[Passage shown]
• • • •

The 2007 Vegas Grand Prix was the first round of the 2007 Champ Car World Series Season, held on April 8 on the streets of Las Vegas, Nevada.

Qualifying results

 Tracy awarded 2nd on the starting grid for gaining provisional pole position.

Grid

Race
The race was a fresh start for the Champ Car World Series. With a new car (Panoz DP01), new rules, including timed races and staggered starts, new teams like Pacific Coast Motorsports, a different season opener on a new track, and an eventual return to ABC/ESPN later in the year, all were the big stories of the day. The race would be one of survival of the fittest as many drivers were taken out by either crashes or mechanical failures. Newman/Haas/Lanigan Racing would not have a good day as 3-time champion Sébastien Bourdais was hampered by numerous tire problems and rookie Graham Rahal was taken out on the first lap. Will Power had the dominant car all day long, only being challenged consistently by Paul Tracy, who many saw as the man to unseat Bourdais as the face of Champ Car. In the end, the race would all come down to fuel mileage. Tracy's car struggled with taking a full load of fuel preventing him from snapping his winless streak. Will Power outlasted the field to take his first career victory, which was also the first Champ Car victory by an Australian, in a dominant fashion.

• • • •

[Record excerpts]
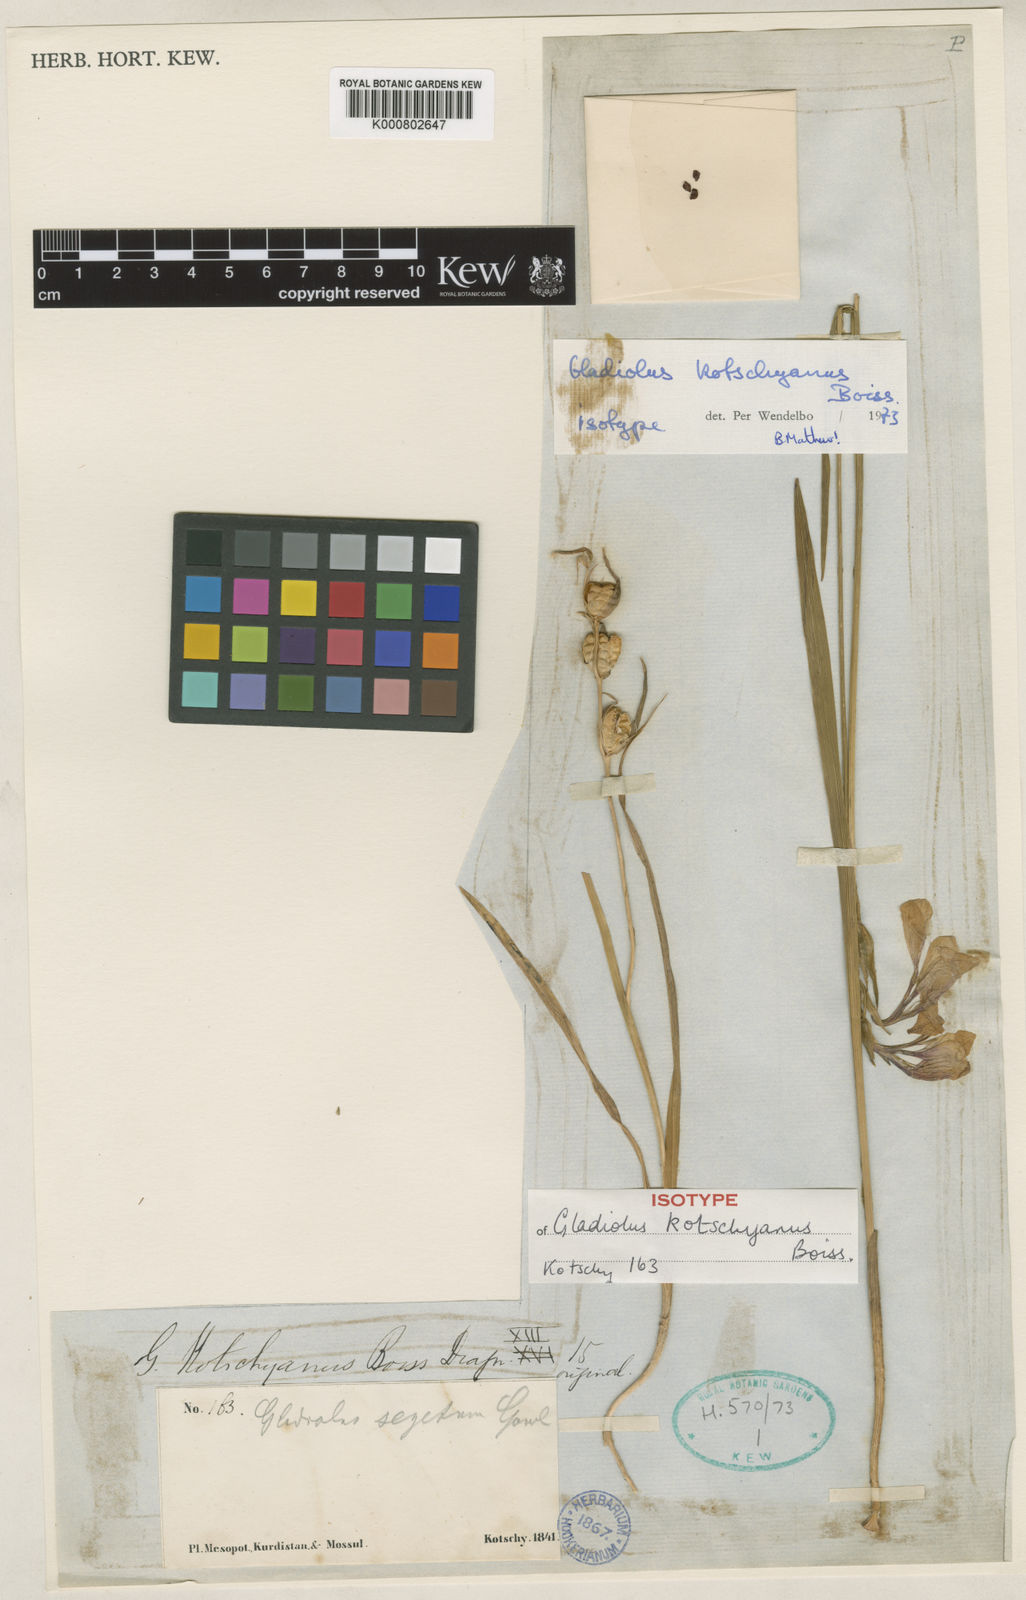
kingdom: Plantae
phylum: Tracheophyta
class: Liliopsida
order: Asparagales
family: Iridaceae
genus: Gladiolus
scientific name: Gladiolus kotschyanus
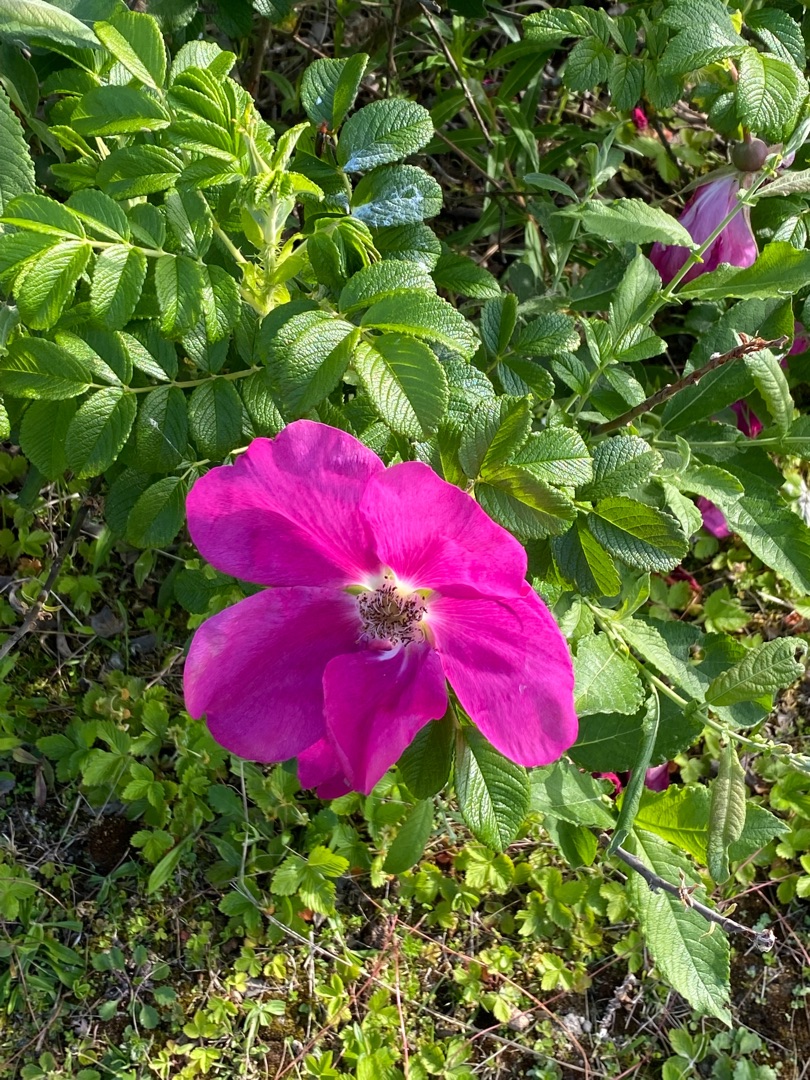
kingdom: Plantae
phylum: Tracheophyta
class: Magnoliopsida
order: Rosales
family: Rosaceae
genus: Rosa
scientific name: Rosa rugosa
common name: Rynket rose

• • • •

[Complete the following]
• A. Sum up the Vegas Grand Prix text in two sentences.
• B. Extract the part of the Vegas Grand Prix text starting at "The 2007 Vegas" and ending at "provisional pole position.".
The records have nothing to do with the Vegas Grand Prix text.

[Solutions by task]
• A. The 2007 Vegas Grand Prix was the first round of the 2007 Champ Car World Series season, held on April 8 on the streets of Las Vegas, and it marked a fresh start for the series with a new car and new rules. Many drivers were taken out by crashes or mechanical failures, and Will Power, who had the dominant car all day, outlasted the field for his first career victory, the first Champ Car win by an Australian.

• B.
The 2007 Vegas Grand Prix was the first round of the 2007 Champ Car World Series Season, held on April 8 on the streets of Las Vegas, Nevada.

Qualifying results

 Tracy awarded 2nd on the starting grid for gaining provisional pole position.